# Fragmento para leer
Brooks es un visionario de alto vuelo. Todo robot debe cumplir con dos condiciones: la primera es la de ser un cuerpo, y la segunda es que ese cuerpo esté en el mundo, en franca interacción con él. Pero ese mundo no tenía por qué ser la Tierra y podía llegar hasta la Luna. El trabajo que presentó para vender su proyecto se llamaba Cheap, Fast and Out of Control. Como todo lo que hace Brooks, el proyecto dio que hablar y también armó silencios.
Parado en un atril frente a un comité de la NASA, propuso la construcción de unos pequeños rovers que anduvieran por la Luna. Cheap, es decir baratos, porque al ser pequeños los costos eran menores; fast, es decir rápidos, también por el tamaño y el diseño. En cuanto a la parte de fuera de control, imaginen. Invadirían el Sistema Solar. El proyecto no tuvo éxito porque, al ser económico, desentonaba con los gruesos presupuestos de investigación de la NASA. Vendió su idea a un ex astronauta que quería comercializar el espacio aéreo. Grendel, fruto de esa unión, descendía del lander y daba unos pasos sobre sus piernas raquíticas para tomar muestras del suelo lunar. Había que adaptarlo al espacio, pero entonces “el verdadero mundo de la política entró en escena”.

[Entradas de datos guardadas]
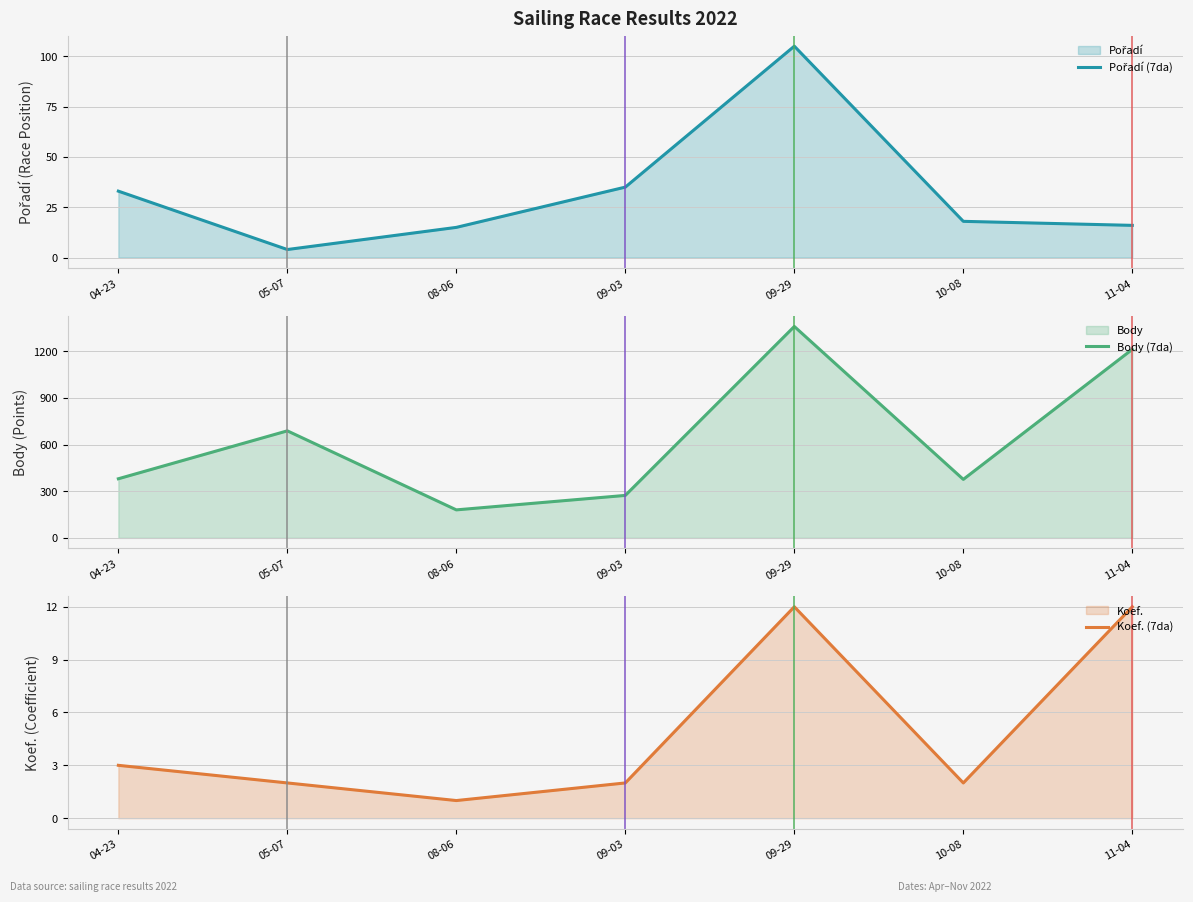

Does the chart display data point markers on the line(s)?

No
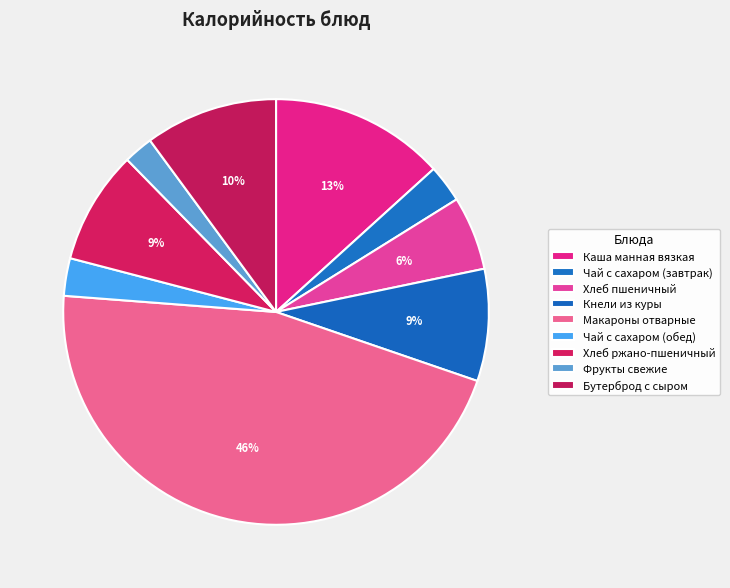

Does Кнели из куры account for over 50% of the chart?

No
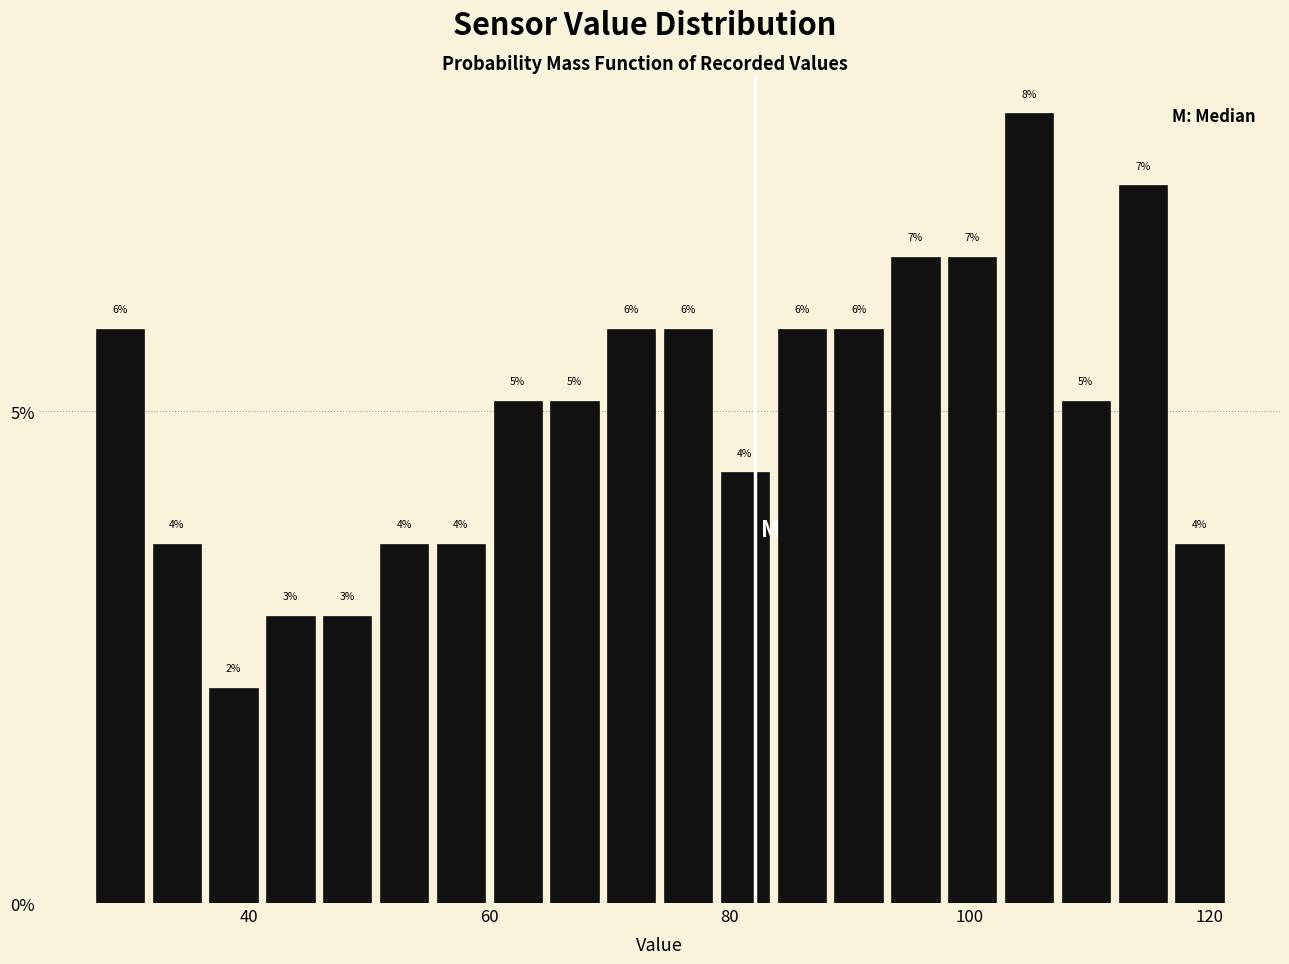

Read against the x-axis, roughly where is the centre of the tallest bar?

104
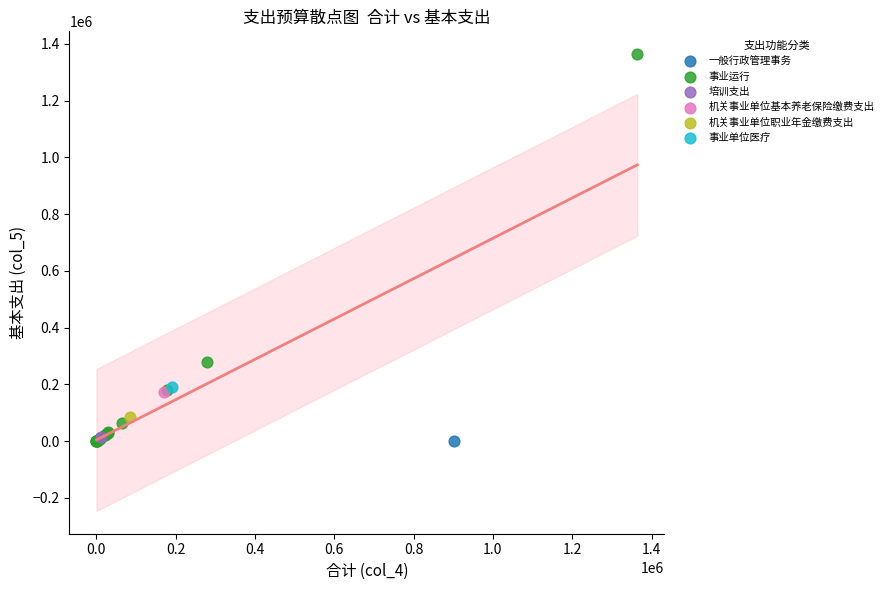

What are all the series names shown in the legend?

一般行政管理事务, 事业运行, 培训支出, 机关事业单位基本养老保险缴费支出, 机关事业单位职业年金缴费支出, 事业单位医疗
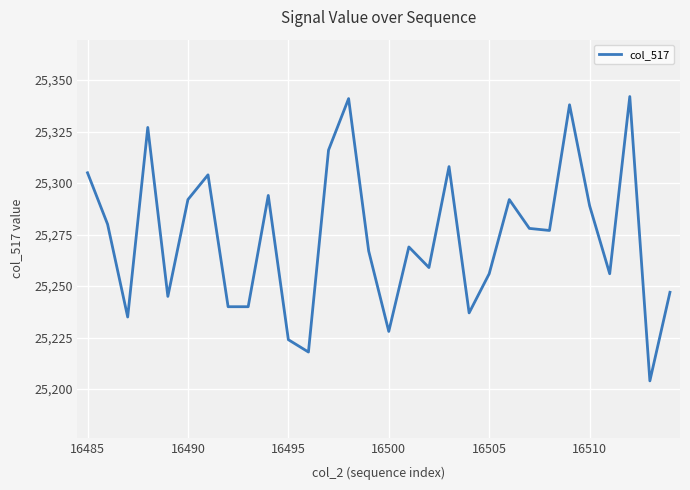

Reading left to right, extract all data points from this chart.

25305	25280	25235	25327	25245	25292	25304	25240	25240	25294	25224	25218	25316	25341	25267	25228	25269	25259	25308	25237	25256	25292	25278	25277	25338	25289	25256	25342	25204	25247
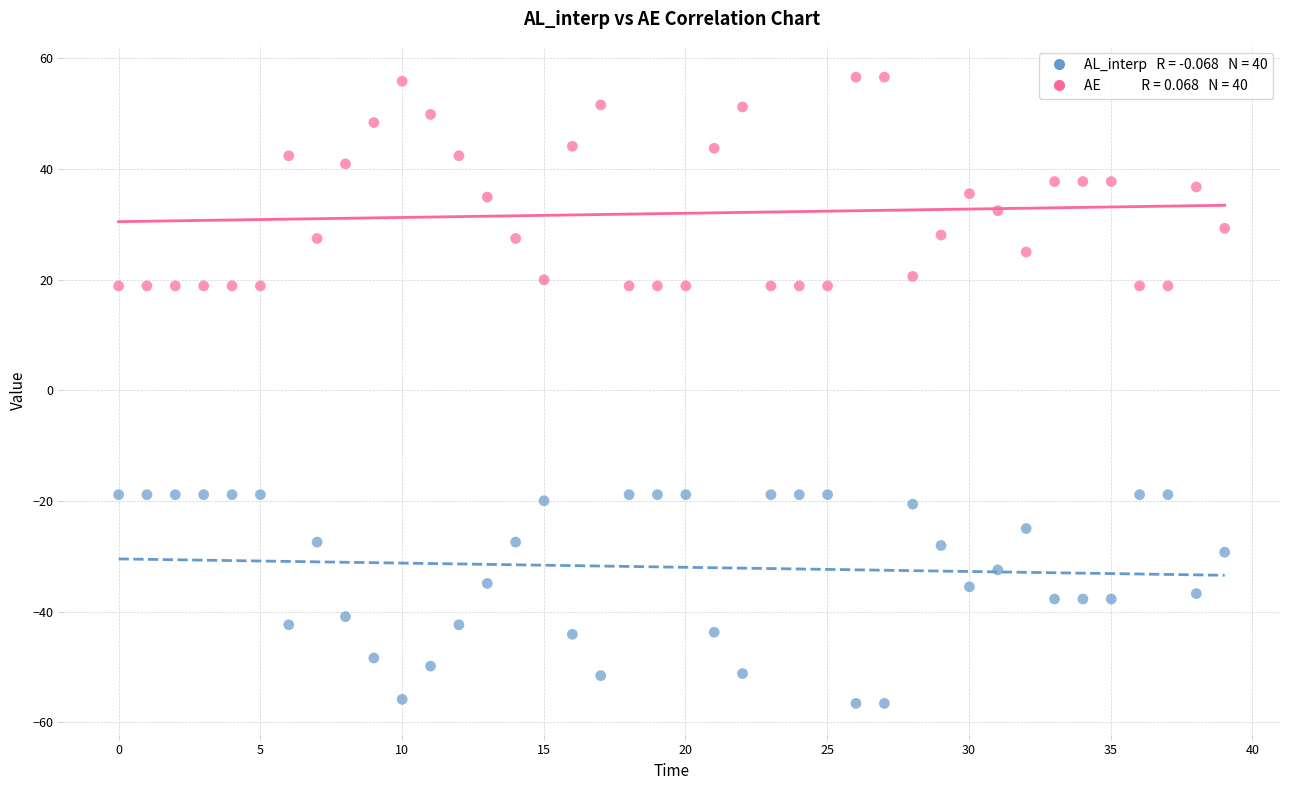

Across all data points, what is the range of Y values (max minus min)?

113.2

# Requisitos de la tarea
Anota sin cambios el pasaje del texto sobre Brooks que va desde "Brooks es un" hasta "también armó silencios.", ambos incluidos. Este material no hace falta.

# Problema resuelto
Brooks es un visionario de alto vuelo. Todo robot debe cumplir con dos condiciones: la primera es la de ser un cuerpo, y la segunda es que ese cuerpo esté en el mundo, en franca interacción con él. Pero ese mundo no tenía por qué ser la Tierra y podía llegar hasta la Luna. El trabajo que presentó para vender su proyecto se llamaba Cheap, Fast and Out of Control. Como todo lo que hace Brooks, el proyecto dio que hablar y también armó silencios.